(WORK TO BE COMPLETED): Could you give again exactly, and only, the lines from the one holding "eux, sont peints quasi entièrement en noir, u" through the end of the data, both ends included, with pictures left out?

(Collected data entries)
• • • • • • •

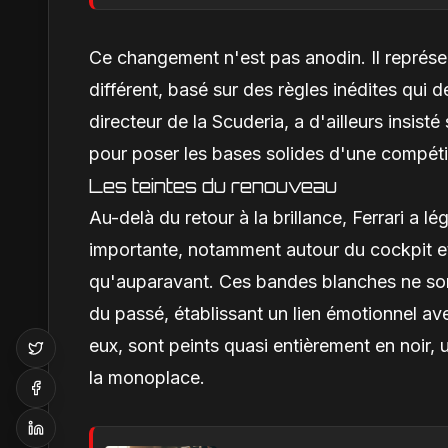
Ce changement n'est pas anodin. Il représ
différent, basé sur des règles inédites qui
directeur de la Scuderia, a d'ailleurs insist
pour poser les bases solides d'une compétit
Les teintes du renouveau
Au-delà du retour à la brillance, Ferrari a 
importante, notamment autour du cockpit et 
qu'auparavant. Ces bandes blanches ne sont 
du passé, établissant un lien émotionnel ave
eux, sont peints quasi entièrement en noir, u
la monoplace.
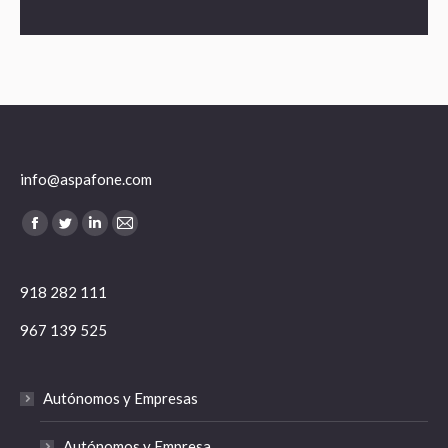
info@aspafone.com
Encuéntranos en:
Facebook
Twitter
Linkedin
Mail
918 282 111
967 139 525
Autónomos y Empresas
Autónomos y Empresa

• • • • • • •

(ANSWER AREA):
eux, sont peints quasi entièrement en noir, u
la monoplace.
info@aspafone.com
Encuéntranos en:
Facebook
Twitter
Linkedin
Mail
918 282 111
967 139 525
Autónomos y Empresas
Autónomos y Empresa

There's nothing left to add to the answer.